**DESCRIPTION OF THE TASK:** Give back the entire listing that follows, exactly.

**GIVEN DATA:**
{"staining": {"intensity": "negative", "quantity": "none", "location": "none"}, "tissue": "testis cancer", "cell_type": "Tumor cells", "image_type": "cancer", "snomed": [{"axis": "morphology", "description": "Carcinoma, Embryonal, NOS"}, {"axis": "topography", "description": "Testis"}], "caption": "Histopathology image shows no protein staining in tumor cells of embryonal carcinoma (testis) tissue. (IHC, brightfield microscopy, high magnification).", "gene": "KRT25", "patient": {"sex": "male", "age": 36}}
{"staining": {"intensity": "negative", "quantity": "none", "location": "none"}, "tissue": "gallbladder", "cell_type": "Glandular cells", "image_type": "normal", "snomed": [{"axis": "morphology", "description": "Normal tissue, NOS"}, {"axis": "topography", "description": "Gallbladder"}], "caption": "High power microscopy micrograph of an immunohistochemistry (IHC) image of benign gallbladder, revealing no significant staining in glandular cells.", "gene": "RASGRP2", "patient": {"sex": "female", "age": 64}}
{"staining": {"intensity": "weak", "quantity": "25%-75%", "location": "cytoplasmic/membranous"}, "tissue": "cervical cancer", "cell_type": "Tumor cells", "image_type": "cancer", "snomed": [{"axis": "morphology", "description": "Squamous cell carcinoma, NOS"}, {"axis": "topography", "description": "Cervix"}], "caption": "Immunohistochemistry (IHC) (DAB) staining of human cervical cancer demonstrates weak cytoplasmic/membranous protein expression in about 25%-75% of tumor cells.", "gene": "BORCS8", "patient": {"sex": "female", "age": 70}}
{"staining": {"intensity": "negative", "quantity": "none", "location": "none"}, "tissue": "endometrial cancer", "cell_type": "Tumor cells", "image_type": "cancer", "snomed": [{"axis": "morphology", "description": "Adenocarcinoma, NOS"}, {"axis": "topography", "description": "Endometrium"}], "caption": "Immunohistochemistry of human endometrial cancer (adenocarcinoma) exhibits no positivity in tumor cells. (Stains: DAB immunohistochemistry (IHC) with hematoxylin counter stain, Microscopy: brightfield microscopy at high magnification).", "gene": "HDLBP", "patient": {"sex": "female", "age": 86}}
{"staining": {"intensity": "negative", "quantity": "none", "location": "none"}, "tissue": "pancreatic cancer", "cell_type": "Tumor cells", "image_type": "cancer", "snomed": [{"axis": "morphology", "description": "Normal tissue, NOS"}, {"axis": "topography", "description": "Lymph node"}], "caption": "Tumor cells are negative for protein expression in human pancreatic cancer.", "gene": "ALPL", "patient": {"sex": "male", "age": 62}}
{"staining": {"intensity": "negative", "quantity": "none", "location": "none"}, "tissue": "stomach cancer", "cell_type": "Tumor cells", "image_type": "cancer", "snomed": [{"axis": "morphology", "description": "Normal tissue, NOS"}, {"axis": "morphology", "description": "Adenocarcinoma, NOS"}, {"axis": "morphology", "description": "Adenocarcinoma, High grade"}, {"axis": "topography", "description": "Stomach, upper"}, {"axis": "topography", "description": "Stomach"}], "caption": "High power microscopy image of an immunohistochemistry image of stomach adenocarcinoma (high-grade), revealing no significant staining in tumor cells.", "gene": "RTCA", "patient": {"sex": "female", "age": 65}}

**RESPONSE:**
{"staining": {"intensity": "negative", "quantity": "none", "location": "none"}, "tissue": "testis cancer", "cell_type": "Tumor cells", "image_type": "cancer", "snomed": [{"axis": "morphology", "description": "Carcinoma, Embryonal, NOS"}, {"axis": "topography", "description": "Testis"}], "caption": "Histopathology image shows no protein staining in tumor cells of embryonal carcinoma (testis) tissue. (IHC, brightfield microscopy, high magnification).", "gene": "KRT25", "patient": {"sex": "male", "age": 36}}
{"staining": {"intensity": "negative", "quantity": "none", "location": "none"}, "tissue": "gallbladder", "cell_type": "Glandular cells", "image_type": "normal", "snomed": [{"axis": "morphology", "description": "Normal tissue, NOS"}, {"axis": "topography", "description": "Gallbladder"}], "caption": "High power microscopy micrograph of an immunohistochemistry (IHC) image of benign gallbladder, revealing no significant staining in glandular cells.", "gene": "RASGRP2", "patient": {"sex": "female", "age": 64}}
{"staining": {"intensity": "weak", "quantity": "25%-75%", "location": "cytoplasmic/membranous"}, "tissue": "cervical cancer", "cell_type": "Tumor cells", "image_type": "cancer", "snomed": [{"axis": "morphology", "description": "Squamous cell carcinoma, NOS"}, {"axis": "topography", "description": "Cervix"}], "caption": "Immunohistochemistry (IHC) (DAB) staining of human cervical cancer demonstrates weak cytoplasmic/membranous protein expression in about 25%-75% of tumor cells.", "gene": "BORCS8", "patient": {"sex": "female", "age": 70}}
{"staining": {"intensity": "negative", "quantity": "none", "location": "none"}, "tissue": "endometrial cancer", "cell_type": "Tumor cells", "image_type": "cancer", "snomed": [{"axis": "morphology", "description": "Adenocarcinoma, NOS"}, {"axis": "topography", "description": "Endometrium"}], "caption": "Immunohistochemistry of human endometrial cancer (adenocarcinoma) exhibits no positivity in tumor cells. (Stains: DAB immunohistochemistry (IHC) with hematoxylin counter stain, Microscopy: brightfield microscopy at high magnification).", "gene": "HDLBP", "patient": {"sex": "female", "age": 86}}
{"staining": {"intensity": "negative", "quantity": "none", "location": "none"}, "tissue": "pancreatic cancer", "cell_type": "Tumor cells", "image_type": "cancer", "snomed": [{"axis": "morphology", "description": "Normal tissue, NOS"}, {"axis": "topography", "description": "Lymph node"}], "caption": "Tumor cells are negative for protein expression in human pancreatic cancer.", "gene": "ALPL", "patient": {"sex": "male", "age": 62}}
{"staining": {"intensity": "negative", "quantity": "none", "location": "none"}, "tissue": "stomach cancer", "cell_type": "Tumor cells", "image_type": "cancer", "snomed": [{"axis": "morphology", "description": "Normal tissue, NOS"}, {"axis": "morphology", "description": "Adenocarcinoma, NOS"}, {"axis": "morphology", "description": "Adenocarcinoma, High grade"}, {"axis": "topography", "description": "Stomach, upper"}, {"axis": "topography", "description": "Stomach"}], "caption": "High power microscopy image of an immunohistochemistry image of stomach adenocarcinoma (high-grade), revealing no significant staining in tumor cells.", "gene": "RTCA", "patient": {"sex": "female", "age": 65}}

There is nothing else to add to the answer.